Book North Sea Crossings

    Book Details:
  • Author : Sjoerd Levelt
  • Publisher :
  • Release : 2020-12-04
  • ISBN : 9781851245543
  • Pages : 272 pages

Download or read book North Sea Crossings written by Sjoerd Levelt and published by . This book was released on 2020-12-04 with total page 272 pages. Available in PDF, EPUB and Kindle. Book excerpt: This richly illustrated book tells the story of cultural exchange between the people of the Low Countries and England in the Middle Ages and the Early Modern period, and reveals how Anglo-Dutch connections changed the literary landscape on both sides of the North Sea.Ranging from the Norman Conquest of 1066 to the 'Glorious Revolution' of 1688, it examines how Dutch-speaking immigrants transformed English culture, and it uncovers the lasting impact of contacts and collaborations between Dutch and English speakers on historical writing, map-making, manuscript production and early printing.

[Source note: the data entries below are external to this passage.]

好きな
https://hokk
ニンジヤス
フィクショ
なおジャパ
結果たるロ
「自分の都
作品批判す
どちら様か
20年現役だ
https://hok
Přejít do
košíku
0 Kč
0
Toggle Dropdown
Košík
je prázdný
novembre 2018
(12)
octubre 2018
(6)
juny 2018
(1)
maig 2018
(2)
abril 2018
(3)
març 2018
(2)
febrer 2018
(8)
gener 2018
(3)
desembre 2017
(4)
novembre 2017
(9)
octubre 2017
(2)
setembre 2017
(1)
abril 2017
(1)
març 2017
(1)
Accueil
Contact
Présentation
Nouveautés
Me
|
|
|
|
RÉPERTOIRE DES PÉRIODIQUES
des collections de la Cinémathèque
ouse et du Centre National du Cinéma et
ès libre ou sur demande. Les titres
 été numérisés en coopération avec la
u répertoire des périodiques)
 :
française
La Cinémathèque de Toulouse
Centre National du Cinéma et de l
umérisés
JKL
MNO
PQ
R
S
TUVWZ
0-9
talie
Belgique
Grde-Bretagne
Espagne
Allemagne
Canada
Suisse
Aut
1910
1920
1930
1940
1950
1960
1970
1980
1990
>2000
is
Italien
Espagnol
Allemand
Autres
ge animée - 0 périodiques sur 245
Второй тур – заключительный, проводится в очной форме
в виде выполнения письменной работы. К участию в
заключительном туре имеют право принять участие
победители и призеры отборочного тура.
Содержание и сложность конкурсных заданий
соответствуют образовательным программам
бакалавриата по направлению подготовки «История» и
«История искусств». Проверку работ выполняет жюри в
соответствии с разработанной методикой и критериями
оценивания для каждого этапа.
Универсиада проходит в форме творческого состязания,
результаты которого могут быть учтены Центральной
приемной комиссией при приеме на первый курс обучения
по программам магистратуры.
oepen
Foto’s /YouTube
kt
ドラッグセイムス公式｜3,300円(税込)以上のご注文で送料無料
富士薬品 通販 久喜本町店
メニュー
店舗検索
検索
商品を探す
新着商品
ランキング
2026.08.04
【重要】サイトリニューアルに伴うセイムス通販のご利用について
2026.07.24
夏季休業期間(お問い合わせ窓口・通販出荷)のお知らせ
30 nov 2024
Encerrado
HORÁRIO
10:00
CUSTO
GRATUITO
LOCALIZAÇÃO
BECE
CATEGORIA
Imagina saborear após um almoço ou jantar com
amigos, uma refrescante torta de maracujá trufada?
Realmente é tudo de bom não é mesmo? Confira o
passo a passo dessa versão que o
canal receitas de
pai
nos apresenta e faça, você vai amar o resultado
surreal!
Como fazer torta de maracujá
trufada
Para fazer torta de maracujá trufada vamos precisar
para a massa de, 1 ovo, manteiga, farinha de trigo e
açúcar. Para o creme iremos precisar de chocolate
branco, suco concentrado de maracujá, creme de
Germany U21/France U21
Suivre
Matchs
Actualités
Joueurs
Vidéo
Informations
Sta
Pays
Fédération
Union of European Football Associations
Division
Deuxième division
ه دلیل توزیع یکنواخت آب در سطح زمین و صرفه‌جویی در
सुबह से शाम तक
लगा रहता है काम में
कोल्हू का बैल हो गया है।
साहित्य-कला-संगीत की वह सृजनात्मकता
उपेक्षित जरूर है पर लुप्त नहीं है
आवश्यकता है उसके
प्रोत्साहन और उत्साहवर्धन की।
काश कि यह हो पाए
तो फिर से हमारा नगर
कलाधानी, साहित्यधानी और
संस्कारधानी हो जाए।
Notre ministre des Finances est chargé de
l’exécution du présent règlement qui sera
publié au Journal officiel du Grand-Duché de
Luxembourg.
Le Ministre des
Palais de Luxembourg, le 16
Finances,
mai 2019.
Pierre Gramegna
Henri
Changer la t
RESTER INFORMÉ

The literary heritage of Anglo-Dutch relations is explored and lavishly illustrated through the unique collection of manuscripts, early prints, maps and other treasures from the Bodleian Library in Oxford. The book sheds new light on the literature and art of a pivotal period in European history.

Book Beach Crossings

    Book Details:
  • Author : Greg Dening
  • Publisher : Melbourne University
  • Release : 2004
  • ISBN :
  • Pages : 396 pages

Download or read book Beach Crossings written by Greg Dening and published by Melbourne University. This book was released on 2004 with total page 396 pages. Available in PDF, EPUB and Kindle. Book excerpt: The history of the virtually unknown Marquesas islands, located about 500 miles south of the equator and 1,000 miles east of Tahiti, reflects a society's horrific past in these narratives. Based on an anthropologist's fieldwork diary, this contemplative account explores the Marquesas's neglected history in four fabled stories detailing passionate and powerful images of national struggle and freedom.